The task
There is a data set consisting of pairs of positive integers. It is necessary to select exactly one number from each pair so that the sum of all the selected numbers is not divisible by 3 and at the same time is as large as possible. It is guaranteed that the sum can be obtained. The program must print one number - the maximum possible sum, corresponding to the conditions of the problem.
Two input files (file A and file B) are given, each of which contains in the first line the number of pairs N (1 ≤ N ≤ 100000). Each of the following N lines contains two natural numbers not exceeding 10 000.
Solution:
Successively reading the data from the file, we will add the maximum number in the pair to the sum. Also note that if the resulting sum of the maximum numbers in all pairs is a multiple of three, it will be enough to subtract the minimum difference between any two numbers from this sum.
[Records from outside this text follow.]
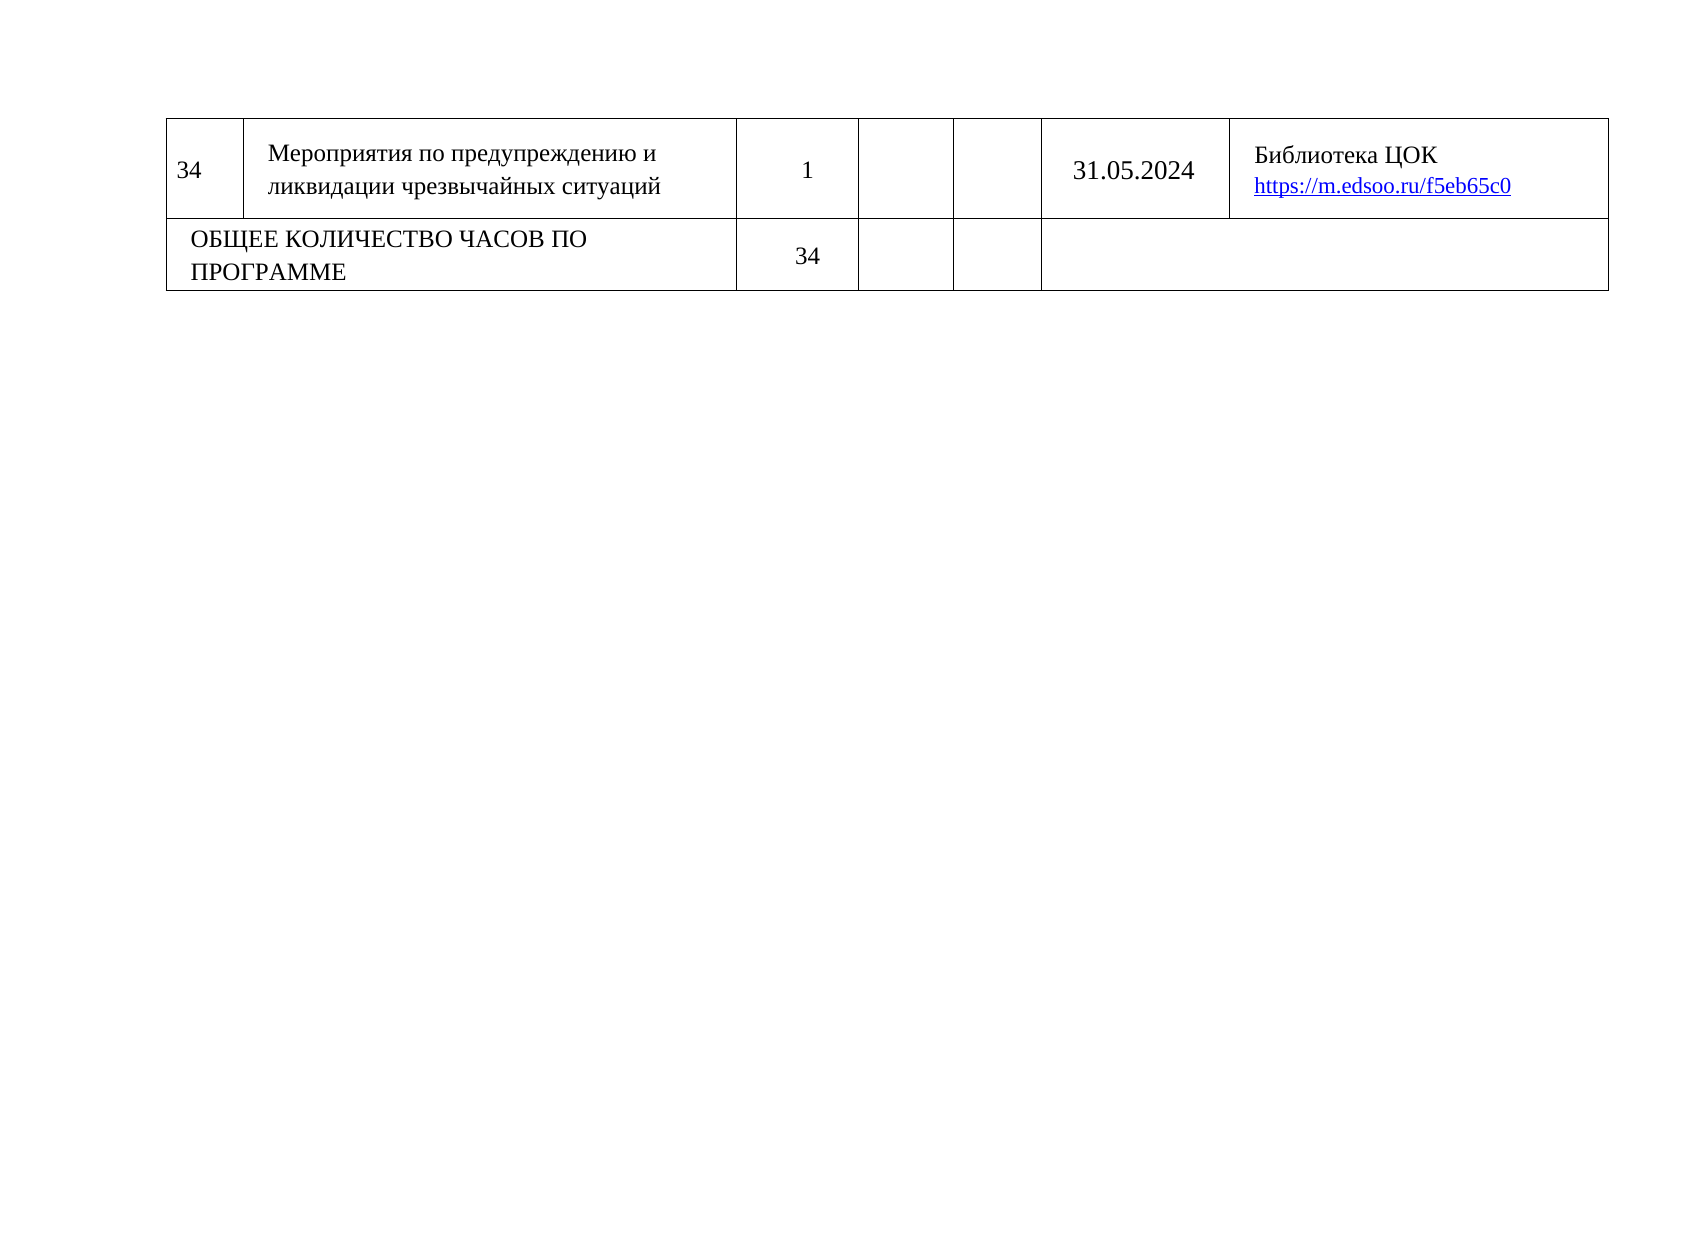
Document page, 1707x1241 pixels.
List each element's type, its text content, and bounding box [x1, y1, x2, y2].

table_cell [954, 219, 1041, 290]
table_cell [859, 119, 953, 218]
table_cell 34 [167, 119, 243, 218]
table_cell [954, 119, 1041, 218]
table_cell [859, 219, 953, 290]
table_cell 1 [737, 119, 858, 218]
table_cell [1042, 219, 1608, 290]
table_cell 31.05.2024 [1042, 119, 1229, 218]
table_cell Библиотека ЦОК https://m.edsoo.ru/f5eb65c0 [1230, 119, 1608, 218]
table_cell ОБЩЕЕ КОЛИЧЕСТВО ЧАСОВ ПО ПРОГРАММЕ [167, 219, 736, 290]
table_cell 34 [737, 219, 858, 290]
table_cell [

For this purpose, when reading pairs, in addition to the maximum number in each pair, we will look for the minimum difference among the pairs that is not divisible by three.
Question:
What is the basis for this statement below? Maybe some math fact or something. If so, what is the name for it so I can read more about it?
...if the resulting sum of the maximum numbers in all pairs is a multiple of three, it will be enough to subtract the minimum difference between any two numbers from this sum. For this purpose, when reading pairs, in addition to the maximum number in each pair, we will look for the minimum difference among the pairs that is not divisible by three.
We add the maximum of each pair and are guaranteed to get the maximum sum. If this is not divisible by three then we are done. If so, we want to subtract the smallest value possible to get the largest non-multiple of three. If we take the minimum difference that is not a multiple of three then we reduce the sum by the smallest value possible by replacing the original from this pair by the smaller of the two.
For example, suppose we have $$(10,5)\text{ difference of $5$}\\(11,4)\text{ difference of 7}\\(9,6)\text{ difference of 3}$$
We would take $10$, $11$ and $9$ to get a maximum sum of $30$. This is a multiple of three so we must replace one of the numbers. The smallest difference is $3$ but we cannot use that because replacing $9$ by $6$ would make the sum $27$ which is also a multiple of $3$. Instead, we replace $10$ by $5$ which reduces the sum by $5$ to give us $25$ which is the largest sum we can get that is not a multiple of $3$.